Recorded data
:::

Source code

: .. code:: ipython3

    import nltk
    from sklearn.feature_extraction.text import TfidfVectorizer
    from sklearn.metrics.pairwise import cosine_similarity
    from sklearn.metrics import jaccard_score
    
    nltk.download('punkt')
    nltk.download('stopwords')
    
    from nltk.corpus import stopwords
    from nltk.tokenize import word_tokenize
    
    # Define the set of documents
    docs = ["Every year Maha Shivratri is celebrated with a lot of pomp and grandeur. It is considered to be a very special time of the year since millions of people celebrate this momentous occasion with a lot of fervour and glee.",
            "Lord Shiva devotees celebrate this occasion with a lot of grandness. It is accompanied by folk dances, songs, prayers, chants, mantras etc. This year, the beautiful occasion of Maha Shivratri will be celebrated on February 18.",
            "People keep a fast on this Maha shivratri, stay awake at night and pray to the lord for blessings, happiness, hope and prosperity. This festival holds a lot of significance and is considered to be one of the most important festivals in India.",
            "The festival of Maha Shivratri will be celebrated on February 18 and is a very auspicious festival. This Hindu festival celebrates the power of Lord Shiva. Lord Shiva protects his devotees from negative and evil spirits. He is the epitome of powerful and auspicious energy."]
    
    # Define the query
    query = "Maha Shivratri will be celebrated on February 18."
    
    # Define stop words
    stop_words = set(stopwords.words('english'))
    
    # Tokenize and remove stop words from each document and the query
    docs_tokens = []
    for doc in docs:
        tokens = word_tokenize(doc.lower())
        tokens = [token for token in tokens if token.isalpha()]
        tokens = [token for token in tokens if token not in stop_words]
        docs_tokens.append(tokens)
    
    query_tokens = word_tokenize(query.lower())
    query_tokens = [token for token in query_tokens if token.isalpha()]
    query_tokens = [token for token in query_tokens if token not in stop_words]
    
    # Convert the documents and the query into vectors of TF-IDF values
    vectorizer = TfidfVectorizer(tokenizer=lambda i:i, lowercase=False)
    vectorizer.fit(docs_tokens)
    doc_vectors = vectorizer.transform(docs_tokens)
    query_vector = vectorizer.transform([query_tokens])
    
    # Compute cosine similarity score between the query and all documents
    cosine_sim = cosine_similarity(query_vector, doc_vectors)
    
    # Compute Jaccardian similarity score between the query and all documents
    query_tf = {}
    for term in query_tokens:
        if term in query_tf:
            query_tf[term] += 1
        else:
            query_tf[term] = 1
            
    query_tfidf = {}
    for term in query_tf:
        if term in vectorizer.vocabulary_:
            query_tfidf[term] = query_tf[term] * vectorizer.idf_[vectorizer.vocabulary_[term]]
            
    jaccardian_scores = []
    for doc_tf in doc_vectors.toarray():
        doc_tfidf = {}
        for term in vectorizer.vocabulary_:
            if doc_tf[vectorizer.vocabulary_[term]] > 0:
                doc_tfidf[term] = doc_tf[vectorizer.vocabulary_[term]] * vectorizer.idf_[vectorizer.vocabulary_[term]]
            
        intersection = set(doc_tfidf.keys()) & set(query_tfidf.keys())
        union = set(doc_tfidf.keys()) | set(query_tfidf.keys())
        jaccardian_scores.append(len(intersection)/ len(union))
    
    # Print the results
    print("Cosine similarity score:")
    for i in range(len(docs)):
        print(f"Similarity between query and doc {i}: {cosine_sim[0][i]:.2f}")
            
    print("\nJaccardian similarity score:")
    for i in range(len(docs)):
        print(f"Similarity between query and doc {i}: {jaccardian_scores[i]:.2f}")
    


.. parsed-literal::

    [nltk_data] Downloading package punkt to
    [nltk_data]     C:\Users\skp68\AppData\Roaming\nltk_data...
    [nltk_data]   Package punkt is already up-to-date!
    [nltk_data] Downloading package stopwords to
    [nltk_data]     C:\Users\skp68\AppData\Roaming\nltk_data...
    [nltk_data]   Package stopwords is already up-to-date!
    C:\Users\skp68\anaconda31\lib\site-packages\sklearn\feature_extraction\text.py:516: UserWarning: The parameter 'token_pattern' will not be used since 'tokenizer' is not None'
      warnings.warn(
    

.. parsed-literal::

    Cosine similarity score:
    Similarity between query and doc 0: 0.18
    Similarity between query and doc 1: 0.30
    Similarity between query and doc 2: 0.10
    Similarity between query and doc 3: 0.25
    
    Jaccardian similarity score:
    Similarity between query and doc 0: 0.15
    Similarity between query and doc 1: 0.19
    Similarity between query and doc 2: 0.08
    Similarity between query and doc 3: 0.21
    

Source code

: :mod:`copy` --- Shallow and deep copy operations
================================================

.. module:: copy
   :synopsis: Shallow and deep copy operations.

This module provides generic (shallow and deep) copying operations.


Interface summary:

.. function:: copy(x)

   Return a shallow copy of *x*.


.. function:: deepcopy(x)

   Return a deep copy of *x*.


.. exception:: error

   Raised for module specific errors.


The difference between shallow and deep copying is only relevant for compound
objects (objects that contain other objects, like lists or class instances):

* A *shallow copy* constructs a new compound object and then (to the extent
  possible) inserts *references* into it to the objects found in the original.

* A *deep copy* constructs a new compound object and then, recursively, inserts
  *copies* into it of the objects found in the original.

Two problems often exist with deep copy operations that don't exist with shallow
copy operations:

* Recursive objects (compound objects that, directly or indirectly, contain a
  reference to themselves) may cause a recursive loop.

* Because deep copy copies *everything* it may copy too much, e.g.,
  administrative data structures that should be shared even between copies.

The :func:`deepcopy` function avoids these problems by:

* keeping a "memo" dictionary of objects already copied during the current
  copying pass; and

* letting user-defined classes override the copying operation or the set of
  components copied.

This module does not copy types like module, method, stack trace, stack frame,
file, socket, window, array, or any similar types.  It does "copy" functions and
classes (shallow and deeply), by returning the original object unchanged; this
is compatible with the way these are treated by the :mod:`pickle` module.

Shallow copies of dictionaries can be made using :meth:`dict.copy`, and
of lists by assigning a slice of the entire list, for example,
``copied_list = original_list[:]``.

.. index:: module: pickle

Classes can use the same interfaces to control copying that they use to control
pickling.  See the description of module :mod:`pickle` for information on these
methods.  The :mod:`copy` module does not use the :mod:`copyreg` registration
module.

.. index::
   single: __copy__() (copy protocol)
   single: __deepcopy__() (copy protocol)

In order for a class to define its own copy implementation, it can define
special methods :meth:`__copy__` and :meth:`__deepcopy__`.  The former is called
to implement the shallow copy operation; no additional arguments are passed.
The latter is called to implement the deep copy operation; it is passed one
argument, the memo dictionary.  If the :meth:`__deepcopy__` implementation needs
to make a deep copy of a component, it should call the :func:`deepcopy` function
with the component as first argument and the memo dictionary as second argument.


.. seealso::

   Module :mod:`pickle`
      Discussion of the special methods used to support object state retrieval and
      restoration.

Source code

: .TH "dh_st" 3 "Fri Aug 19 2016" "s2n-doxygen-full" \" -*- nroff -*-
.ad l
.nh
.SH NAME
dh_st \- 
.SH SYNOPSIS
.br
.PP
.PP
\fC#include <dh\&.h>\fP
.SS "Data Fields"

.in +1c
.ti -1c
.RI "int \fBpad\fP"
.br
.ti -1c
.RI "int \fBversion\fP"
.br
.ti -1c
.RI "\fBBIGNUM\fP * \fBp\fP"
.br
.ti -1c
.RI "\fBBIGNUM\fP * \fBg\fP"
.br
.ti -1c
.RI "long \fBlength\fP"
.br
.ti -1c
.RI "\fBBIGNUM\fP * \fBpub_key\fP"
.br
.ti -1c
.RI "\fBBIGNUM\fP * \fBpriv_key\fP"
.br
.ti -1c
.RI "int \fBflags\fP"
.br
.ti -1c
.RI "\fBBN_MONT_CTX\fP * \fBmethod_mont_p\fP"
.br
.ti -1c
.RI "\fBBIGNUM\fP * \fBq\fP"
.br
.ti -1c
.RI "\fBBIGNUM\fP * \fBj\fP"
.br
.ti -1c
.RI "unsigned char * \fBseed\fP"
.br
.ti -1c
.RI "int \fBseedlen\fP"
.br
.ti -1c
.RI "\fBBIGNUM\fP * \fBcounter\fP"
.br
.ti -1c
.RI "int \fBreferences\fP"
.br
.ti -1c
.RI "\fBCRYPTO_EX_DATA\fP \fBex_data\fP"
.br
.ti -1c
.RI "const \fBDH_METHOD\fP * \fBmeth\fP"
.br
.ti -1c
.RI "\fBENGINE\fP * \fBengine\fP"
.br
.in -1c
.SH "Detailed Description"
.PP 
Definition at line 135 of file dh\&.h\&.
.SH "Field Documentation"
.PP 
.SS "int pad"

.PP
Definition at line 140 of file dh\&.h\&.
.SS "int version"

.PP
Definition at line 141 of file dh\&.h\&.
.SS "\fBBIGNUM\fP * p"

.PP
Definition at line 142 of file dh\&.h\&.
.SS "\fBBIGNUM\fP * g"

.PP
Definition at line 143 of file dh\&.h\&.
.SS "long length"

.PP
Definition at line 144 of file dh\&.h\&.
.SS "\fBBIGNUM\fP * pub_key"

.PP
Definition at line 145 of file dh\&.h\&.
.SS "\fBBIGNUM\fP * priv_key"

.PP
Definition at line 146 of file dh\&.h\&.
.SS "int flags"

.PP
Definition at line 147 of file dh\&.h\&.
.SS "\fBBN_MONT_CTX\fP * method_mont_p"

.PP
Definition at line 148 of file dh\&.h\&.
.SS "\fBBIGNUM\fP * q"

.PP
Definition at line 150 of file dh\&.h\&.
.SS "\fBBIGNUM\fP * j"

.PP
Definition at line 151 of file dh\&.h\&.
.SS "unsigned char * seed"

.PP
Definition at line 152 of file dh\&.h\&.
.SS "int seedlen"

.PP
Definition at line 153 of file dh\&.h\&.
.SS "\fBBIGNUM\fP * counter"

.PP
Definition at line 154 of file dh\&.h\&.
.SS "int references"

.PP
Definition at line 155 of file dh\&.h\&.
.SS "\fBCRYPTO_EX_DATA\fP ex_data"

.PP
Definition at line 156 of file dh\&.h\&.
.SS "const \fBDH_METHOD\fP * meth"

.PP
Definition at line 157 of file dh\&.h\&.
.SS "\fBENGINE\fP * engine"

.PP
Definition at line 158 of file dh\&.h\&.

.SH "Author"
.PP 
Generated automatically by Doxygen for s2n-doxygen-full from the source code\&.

:::

### [AIM OF THE EXERCISE]
Each line above with the string "keys" should be reported in full.

### [TASK RESPONSE]
        intersection = set(doc_tfidf.keys()) & set(query_tfidf.keys())
        union = set(doc_tfidf.keys()) | set(query_tfidf.keys())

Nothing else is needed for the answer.